Erik rifletté per alcuni minuti, mentre Raissa ingannava l'attesa sfogliando un volume che aveva lasciato sulla scrivania di mogano. Si trattava di un testo epico che raccontava della tragica storia d'amore tra la dea Luna e il dio Sole, costretti a separarsi per non incappare nell'ira e nell'invidia delle altre divinità. L'unico a conoscere la verità era il dio della giustizia, Danào, che si premurò di nascondere la gravidanza di lei, che al momento del parto generò farfalle variopinte, e non un nume fanciullo che avrebbe ingelosito Vudeli.

L'Autunno amava quella leggenda, perché le dimostrava che tutto era possibile e che ogni amore, per quanto sfortunato potesse essere, aveva in sé i semi di un prodigio meraviglioso, nel bene o nel male.
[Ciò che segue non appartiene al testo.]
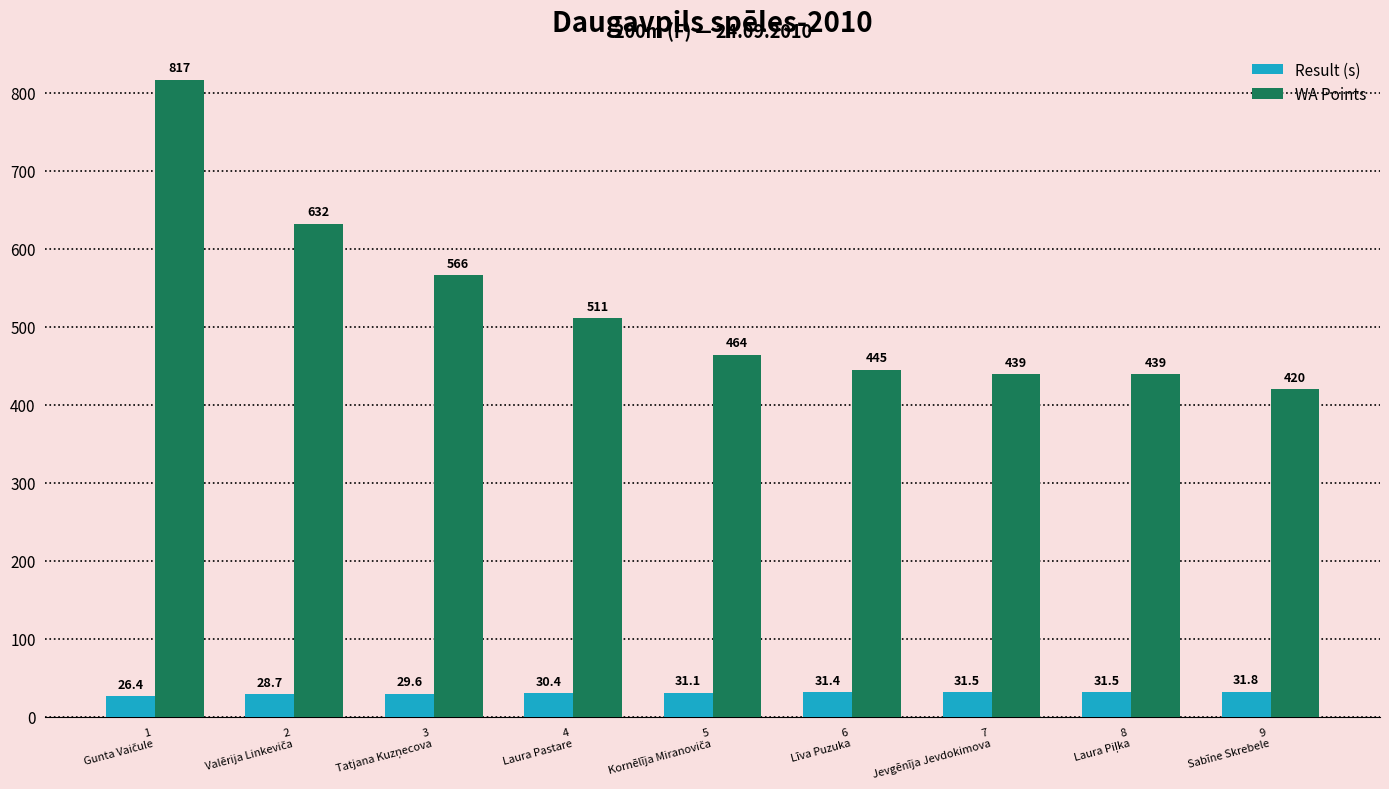

List the series in order of their peak value, lowest first.

Result (s), WA Points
E lei sapeva che una grande capacità di amare permetteva di sopportare anche il sacrificio di una morte, o di un parto vuoto.

La mia bambina avrà un impero su cui governare.

Guardò la ricca miniatura che ritraeva le farfalle, quelle Alandre su cui i racconti popolari si erano sbizzarriti, arrivando a fare in modo che ognuno avesse una sua storia sulla loro origine. Un garbato colpo di tosse dell'Inverno la richiamò al presente, e lei richiuse il libro con un tonfo secco.

«Vuoi la mia alleanza, vero?» chiese lui. «Vuoi che spii le persone che mi sono vicine?»

Raissa si illuminò. «Devi essere davvero sicuro di volerla, perché da questo accordo non ci si tira indietro. Sono sincera con te, ti sto offrendo un futuro e l'opportunità di averne uno roseo con Iris. Ma in cambio c'è il tradimento alla tua famiglia, ai tuoi vecchi alleati, forse anche alle tue convinzioni: se accetterai, dovrai lasciarti alle spalle tutto questo; o quasi, perché sarai indiscutibilmente tu il sovrano delle tue terre e lì io non potrei mai avere voce in capitolo. Accetti?»